John Mamon, 79, was one five children growing up in a Polish family in Bridgeport. He remembers the threat of coal in the stocking for children who misbehaved—but the only time it ever showed up, he said, was as a practical joke from one of his brothers. He will spend Christmas this year with his son’s family in Glenview.

“Usually Christmas Eve, it would be a complete family gathering around the dining room table. Everybody would have a candle lit in front of them, and everybody would have a taste of wine.

“It was called ‘Wigilia,’ and it was a big tradition. There would be no meat served. There was usually a select portion of fish, rice and stewed prunes, buttered lima beans and a kind of a fish stew.

“There was a bread wafer, a kind of unleavened bread, and the oldest person there would break off a piece and pass it around until everyone had a piece. It was to show that the Bread of Life was coming at Christmas with Jesus, and it really was quite meaningful.

“There were some prayers, some caroling, and then we all gathered around the Christmas tree.

“We were lucky if we got one or two very nice presents, like a little fire truck or a Lionel train, and we had to wait until Christmas morning for them.

“It still is a family gathering, but the traditions are different now.”

1940s

Elaine Gatz, 72, grew up in a typical German-American home, where Christmas was filled with prayers and wonderful spices:

"My parents came from a little town called Krefeld in the Rhineland and the crib was a "must" at Christmas. Ours was made in Italy, rather large and we put it up every year. The figures stood about eight inches high, with a camel, its tender; a cow, sheep, shepherds, angels, the Wise Men with Mary and Joseph. Putting Baby Jesus into the crib was always a beautiful ritual on Christmas morning. He never went in until then.

We also celebrated St. Nicholas Day, Dec. 6, when we would polish our shoes and put them outside our bedroom door. If you hadn't been good, you did get sticks and stones in your shoes instead of candies!
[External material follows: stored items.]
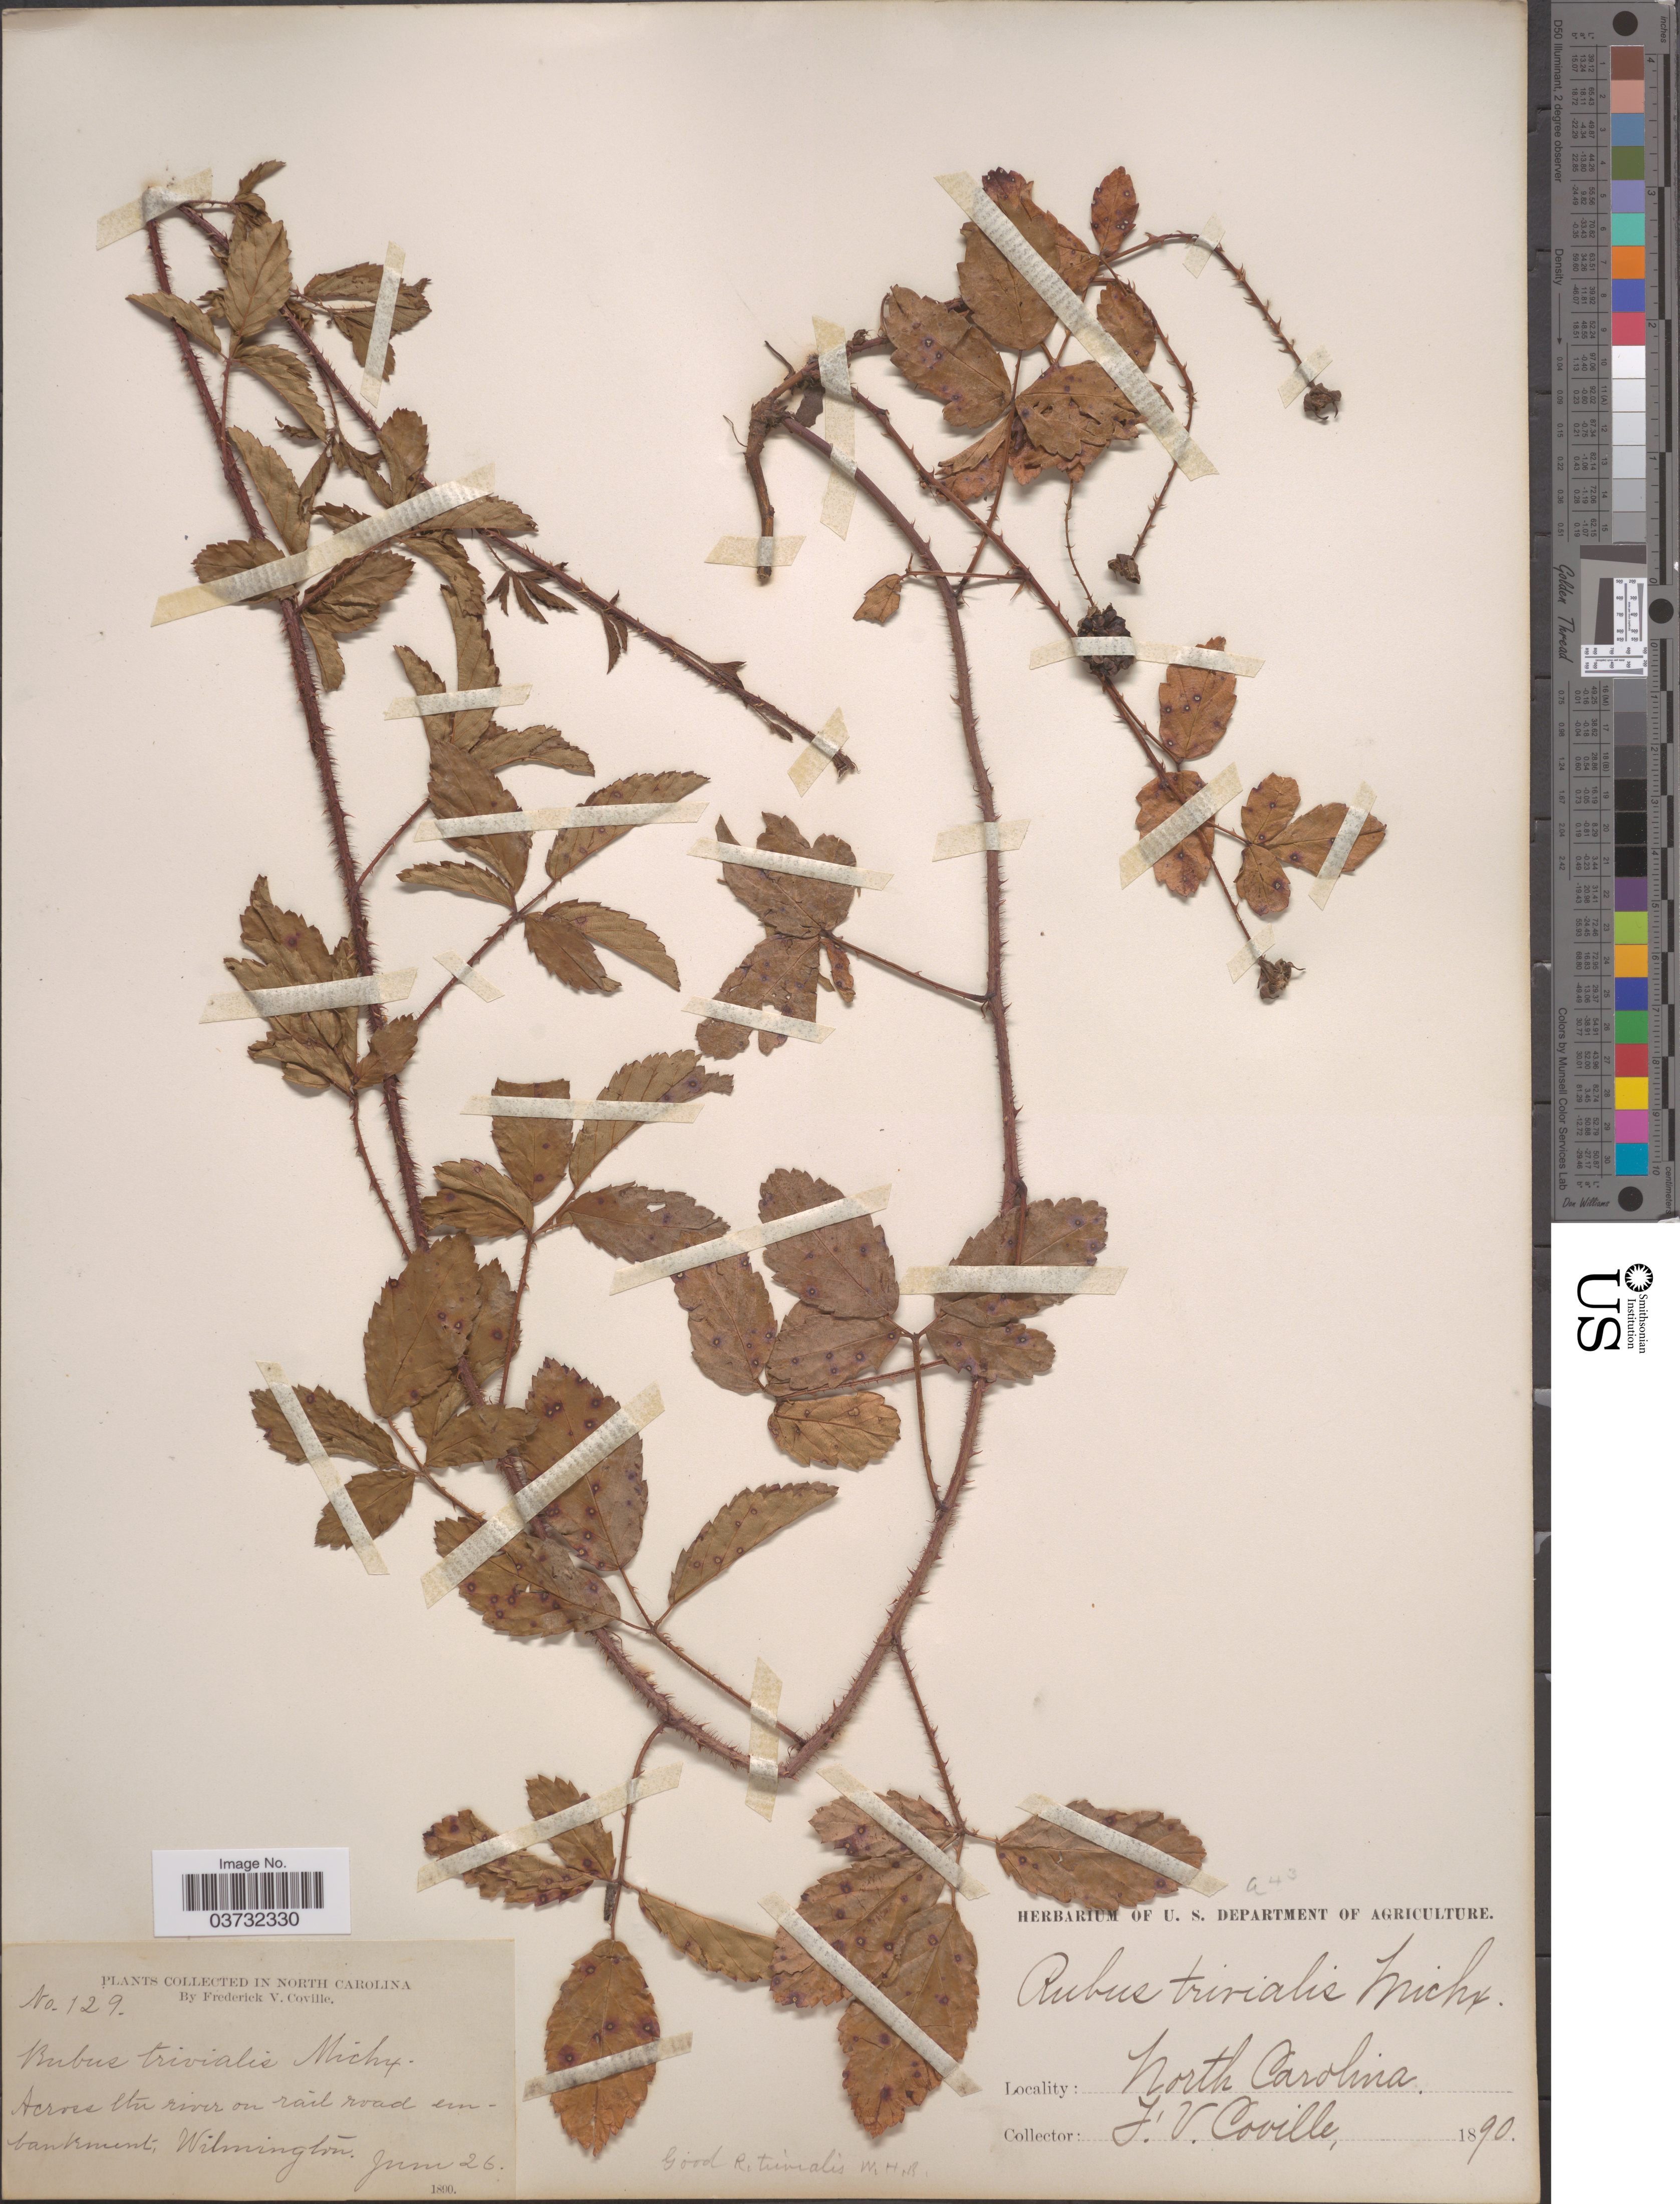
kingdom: Plantae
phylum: Tracheophyta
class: Magnoliopsida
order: Rosales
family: Rosaceae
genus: Rubus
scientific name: Rubus trivialis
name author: Michx.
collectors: F. V. Coville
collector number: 129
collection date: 1890-06-26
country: United States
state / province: North Carolina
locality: Across the river on rail road embankment, Wilmington.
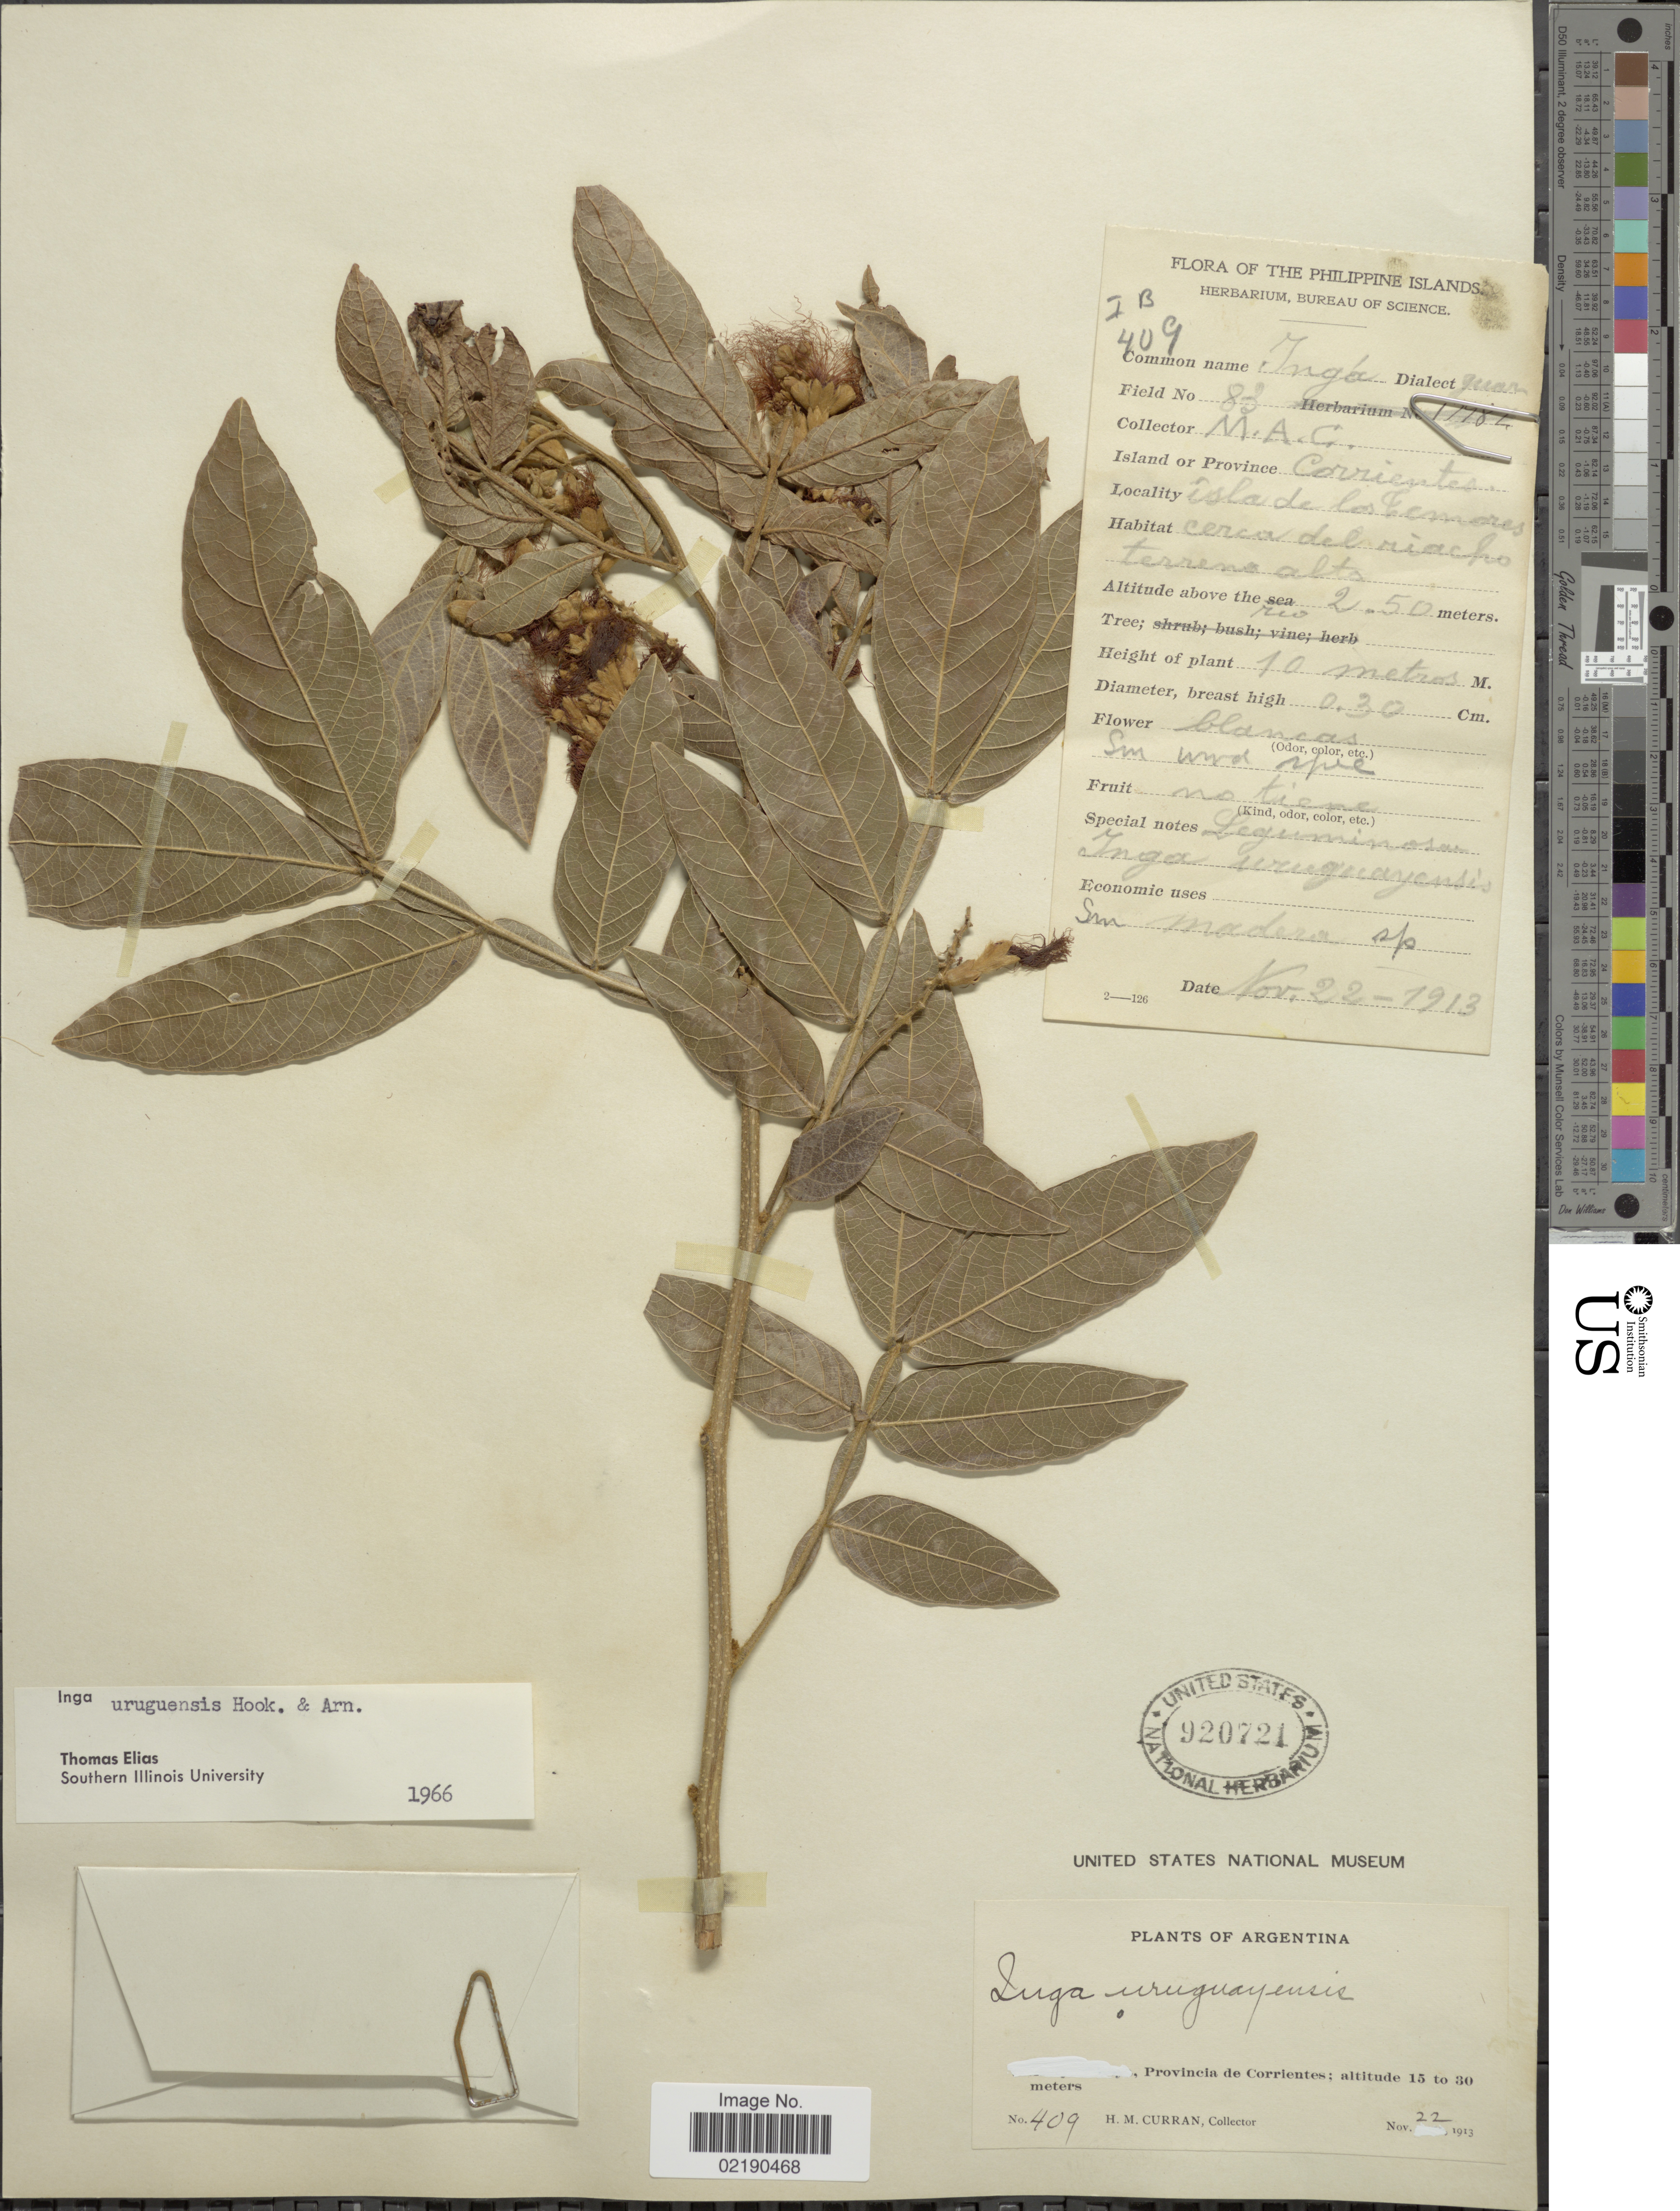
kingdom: Plantae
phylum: Tracheophyta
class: Magnoliopsida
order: Fabales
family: Fabaceae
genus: Inga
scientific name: Inga vera subsp. affinis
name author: (DC.) T.D. Penn.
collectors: H. M. Curran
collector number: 409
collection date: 1913-11-22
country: Argentina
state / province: Corrientes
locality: Provincia de Corrientes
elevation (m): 15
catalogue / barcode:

My mother traditionally made sauerbraten for Christmas dinner. Another favorite was her special cookies called “speclatius.” They were filled with delicious spices like cinnamon, ground almonds, mace and nutmeg. We have handed down the recipe to this day.

But Christmas Mass was always the high point. The most memorable for me was Midnight Mass, Christmas Eve in 1944 at Our Lady of Solace Church in Chicago. My brother, Father Paul Grueter, was a subdeacon and was going to be assisting our pastor, Msgr. Martin Nealis on the altar. It would be the first time my family and I received Holy Communion from him, but there was a problem. Because the Mass would be crowded, you needed an admission ticket. My parents only had two. Thanks to the generosity of a school friend, her family gave us their two tickets so my sister and I could be there. My brother was ordained the following March and later became vice-chancellor for the Archdiocese of Kansas."

1950s

The 50s was the decade of speed and convenience, expressways and tailfin cars inspired by the P-38. Patricia Ahern Prince remembers the Christmas of 1951 that reflected the era.

“I was in eighth grade and sang in the choir but there was no Midnight Mass that year. The first Christmas Mass was at 5 or 6 a.m. and there had been a very heavy snowfall on Christmas Eve. Our family only lived two long blocks and two short blocks from church, but that was apparently too far I guess for my parents. Instead we walked to the “L” station at 63rd and Halsted streets and grabbed a taxi! That Christmas morning was the first time I ever rode in a cab!